Let $F$ be an extension field of $K$ and $u\in F$. How do we know that adjoining an element of F to K, makes $K(u)$ a field?
I know that $Q(\sqrt2)=\{a+b\sqrt2|a,b\in Q\}$ is a field, but in the general case are we guaranteed that $K(u)$ is a field?
How can this be proved
Thanks :D
Update: Following @GitGud
Let $S= \{\cap B_i|\forall i , K\cup\{u\}\subseteq B_i\}$ be the intersection of all subfields of F that contain $K∪\{u\}$.
Proof:
Since $0,1\in B_i \ \ \forall i\rightarrow 0,1\in S$
If $a \in S\rightarrow a\in B_i \ \ \forall i\rightarrow a^{-1},-a\in B_i \ \ \forall i \rightarrow a^{-1},-a\in S$
If $a,b \in S$then $a*b^{-1}\in B_i \ \ \forall i$ and $a-b\in B_i \forall i \rightarrow$ S is closed under sums, and multiplication. Thus $S$ is a subfield of $F$ and $S=K(u)$
Unfortunately I do not have enough reputation to comment, but I would say that $K(u)$ is typically defined as the smallest field containing $K \cup \{u\}$, so taking the intersection of all subfields of $F$ with this property is really the definition of "smallest" field with that property. Then all you have to do is show the intersection of subfields is a subfield, which is straightforward.
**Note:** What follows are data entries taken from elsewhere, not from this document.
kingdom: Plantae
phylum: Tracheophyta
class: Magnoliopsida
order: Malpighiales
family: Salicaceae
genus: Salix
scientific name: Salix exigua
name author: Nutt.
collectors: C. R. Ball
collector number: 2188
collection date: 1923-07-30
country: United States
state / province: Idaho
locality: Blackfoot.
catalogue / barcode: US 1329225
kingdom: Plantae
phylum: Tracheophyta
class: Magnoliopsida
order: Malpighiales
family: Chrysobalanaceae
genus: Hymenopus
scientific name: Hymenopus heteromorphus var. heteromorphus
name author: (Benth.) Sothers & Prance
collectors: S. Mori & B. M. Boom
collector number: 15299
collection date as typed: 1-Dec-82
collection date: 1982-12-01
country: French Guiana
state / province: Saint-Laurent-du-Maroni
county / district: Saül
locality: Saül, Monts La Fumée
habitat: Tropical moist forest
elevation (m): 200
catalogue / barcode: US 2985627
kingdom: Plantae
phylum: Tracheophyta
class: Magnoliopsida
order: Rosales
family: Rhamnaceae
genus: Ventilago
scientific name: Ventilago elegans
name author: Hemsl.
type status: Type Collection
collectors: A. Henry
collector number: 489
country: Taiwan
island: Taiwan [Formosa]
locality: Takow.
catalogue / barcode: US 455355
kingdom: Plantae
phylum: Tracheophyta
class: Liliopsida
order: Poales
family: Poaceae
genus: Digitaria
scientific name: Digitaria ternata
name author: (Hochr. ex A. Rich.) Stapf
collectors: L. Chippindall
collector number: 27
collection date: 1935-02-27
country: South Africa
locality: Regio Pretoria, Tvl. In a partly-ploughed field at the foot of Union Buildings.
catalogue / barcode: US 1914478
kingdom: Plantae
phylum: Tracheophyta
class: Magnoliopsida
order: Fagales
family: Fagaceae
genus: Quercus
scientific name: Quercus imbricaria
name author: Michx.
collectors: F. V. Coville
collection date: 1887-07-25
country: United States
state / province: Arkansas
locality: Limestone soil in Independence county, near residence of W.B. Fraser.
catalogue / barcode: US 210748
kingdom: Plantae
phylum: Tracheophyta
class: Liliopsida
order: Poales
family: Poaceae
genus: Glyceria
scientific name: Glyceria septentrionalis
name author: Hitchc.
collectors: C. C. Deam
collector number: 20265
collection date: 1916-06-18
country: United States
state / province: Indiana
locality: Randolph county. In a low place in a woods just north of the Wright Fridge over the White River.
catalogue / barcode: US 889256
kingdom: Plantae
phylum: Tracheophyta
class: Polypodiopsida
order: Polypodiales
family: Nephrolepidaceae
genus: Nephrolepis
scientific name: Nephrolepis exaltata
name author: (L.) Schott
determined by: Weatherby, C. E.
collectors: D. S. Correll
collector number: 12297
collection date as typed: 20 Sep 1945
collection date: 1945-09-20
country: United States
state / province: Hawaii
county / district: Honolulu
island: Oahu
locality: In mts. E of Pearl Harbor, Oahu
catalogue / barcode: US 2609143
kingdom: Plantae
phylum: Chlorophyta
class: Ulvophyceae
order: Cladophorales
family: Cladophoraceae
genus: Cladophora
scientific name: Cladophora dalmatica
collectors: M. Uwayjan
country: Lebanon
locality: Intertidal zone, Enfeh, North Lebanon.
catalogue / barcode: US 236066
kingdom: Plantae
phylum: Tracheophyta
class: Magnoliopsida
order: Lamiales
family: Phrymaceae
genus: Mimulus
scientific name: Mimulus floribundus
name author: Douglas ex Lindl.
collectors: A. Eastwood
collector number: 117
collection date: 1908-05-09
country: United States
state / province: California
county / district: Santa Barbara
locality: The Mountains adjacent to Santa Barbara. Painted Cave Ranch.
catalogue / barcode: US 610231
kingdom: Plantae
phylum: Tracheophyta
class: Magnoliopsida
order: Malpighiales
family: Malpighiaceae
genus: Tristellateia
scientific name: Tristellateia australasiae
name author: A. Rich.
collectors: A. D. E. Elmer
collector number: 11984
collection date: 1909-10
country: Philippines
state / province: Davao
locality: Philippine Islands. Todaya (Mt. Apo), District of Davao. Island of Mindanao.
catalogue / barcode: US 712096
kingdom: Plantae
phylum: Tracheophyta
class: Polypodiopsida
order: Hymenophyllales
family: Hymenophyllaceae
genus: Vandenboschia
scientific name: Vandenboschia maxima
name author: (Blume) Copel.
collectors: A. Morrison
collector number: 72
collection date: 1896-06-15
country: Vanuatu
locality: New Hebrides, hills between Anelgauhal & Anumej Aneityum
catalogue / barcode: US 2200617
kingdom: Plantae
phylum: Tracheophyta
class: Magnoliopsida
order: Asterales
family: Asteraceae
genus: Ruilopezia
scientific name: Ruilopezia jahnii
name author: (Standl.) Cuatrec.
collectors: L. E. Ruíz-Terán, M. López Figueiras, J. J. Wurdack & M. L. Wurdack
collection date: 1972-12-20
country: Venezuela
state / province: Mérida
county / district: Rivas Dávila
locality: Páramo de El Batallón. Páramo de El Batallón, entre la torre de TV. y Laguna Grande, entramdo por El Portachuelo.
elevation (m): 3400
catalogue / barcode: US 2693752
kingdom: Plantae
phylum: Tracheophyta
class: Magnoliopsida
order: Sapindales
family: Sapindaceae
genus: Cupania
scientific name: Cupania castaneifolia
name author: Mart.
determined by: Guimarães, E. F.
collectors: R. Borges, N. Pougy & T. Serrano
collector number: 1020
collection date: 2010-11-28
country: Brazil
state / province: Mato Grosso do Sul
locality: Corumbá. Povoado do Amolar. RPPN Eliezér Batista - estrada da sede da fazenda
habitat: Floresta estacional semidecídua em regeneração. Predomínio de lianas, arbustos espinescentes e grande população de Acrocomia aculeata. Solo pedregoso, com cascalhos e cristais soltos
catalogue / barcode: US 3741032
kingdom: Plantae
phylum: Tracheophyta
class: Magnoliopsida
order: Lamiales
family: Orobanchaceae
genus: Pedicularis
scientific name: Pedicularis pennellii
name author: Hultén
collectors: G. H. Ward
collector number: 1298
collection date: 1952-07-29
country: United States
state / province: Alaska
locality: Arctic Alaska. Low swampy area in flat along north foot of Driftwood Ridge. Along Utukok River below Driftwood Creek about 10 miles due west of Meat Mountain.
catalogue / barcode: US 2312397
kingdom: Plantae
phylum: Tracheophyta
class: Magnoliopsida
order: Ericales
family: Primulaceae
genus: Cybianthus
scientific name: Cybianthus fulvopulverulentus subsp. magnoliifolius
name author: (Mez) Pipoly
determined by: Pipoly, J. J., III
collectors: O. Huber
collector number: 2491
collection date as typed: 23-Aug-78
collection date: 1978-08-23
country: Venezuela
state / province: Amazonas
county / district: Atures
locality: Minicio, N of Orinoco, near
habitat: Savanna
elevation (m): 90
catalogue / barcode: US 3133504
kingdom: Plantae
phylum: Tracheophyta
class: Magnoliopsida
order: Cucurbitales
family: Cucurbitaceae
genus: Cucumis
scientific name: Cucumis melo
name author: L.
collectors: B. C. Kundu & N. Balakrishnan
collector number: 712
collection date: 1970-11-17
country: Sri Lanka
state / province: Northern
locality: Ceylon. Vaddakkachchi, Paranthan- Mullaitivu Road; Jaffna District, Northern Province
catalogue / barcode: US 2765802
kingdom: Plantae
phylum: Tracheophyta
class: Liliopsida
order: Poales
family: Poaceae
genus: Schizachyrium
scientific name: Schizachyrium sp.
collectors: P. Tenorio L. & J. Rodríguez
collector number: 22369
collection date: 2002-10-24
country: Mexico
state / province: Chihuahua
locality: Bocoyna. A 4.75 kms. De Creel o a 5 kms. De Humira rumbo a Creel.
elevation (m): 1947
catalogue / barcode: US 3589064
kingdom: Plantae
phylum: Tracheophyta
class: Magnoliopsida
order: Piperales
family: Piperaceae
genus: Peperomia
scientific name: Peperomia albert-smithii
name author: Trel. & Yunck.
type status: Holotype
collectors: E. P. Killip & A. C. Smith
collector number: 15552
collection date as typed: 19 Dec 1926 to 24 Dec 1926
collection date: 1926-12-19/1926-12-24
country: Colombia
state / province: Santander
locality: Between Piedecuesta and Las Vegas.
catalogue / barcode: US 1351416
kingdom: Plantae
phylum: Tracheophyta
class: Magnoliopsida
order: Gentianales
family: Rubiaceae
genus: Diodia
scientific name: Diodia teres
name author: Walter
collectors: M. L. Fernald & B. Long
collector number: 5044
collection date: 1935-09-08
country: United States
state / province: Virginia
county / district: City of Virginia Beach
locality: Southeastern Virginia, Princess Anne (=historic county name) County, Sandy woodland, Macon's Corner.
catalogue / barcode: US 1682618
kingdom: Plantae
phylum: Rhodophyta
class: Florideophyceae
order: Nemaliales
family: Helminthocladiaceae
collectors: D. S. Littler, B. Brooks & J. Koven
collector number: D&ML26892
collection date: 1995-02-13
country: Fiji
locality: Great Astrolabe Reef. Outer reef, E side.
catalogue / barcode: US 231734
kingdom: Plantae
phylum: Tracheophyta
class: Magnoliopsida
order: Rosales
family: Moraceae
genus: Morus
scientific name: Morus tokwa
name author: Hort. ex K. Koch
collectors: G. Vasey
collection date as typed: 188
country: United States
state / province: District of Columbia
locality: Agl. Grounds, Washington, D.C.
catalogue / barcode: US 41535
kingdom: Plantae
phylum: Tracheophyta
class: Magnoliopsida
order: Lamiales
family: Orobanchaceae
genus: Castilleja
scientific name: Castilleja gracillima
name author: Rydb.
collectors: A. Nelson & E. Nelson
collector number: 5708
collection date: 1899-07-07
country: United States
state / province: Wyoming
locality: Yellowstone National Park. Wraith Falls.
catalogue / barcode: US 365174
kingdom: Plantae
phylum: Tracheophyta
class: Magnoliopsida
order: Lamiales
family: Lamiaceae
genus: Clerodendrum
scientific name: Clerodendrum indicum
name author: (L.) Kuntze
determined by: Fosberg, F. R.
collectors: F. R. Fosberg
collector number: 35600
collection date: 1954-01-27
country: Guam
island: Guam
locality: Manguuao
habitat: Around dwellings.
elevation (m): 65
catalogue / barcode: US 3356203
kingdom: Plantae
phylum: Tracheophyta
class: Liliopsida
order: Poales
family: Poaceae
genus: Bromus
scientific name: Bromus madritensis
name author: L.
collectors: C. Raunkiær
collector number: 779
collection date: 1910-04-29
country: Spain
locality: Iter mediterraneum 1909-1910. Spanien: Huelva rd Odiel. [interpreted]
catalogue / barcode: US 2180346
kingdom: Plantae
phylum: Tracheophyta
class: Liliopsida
As for your question as to "What if there isn't a bigger field?" well, it depends on your context. For one, you can always consider the algebraic closure of a field to be a "bigger" field if yours isn't algebraically closed, which exists for any field by Zorn's lemma. If your field is algebraically closed, like $\mathbb{C}$, then $\mathbb{C}(u)$ can be thought of as a field extension where $u$ is some symbol defined to be transcendental over $\mathbb{C}$. Then this would be all rational functions in $u$ over $\mathbb{C}$. I would suggest reading about function fields if this interests you.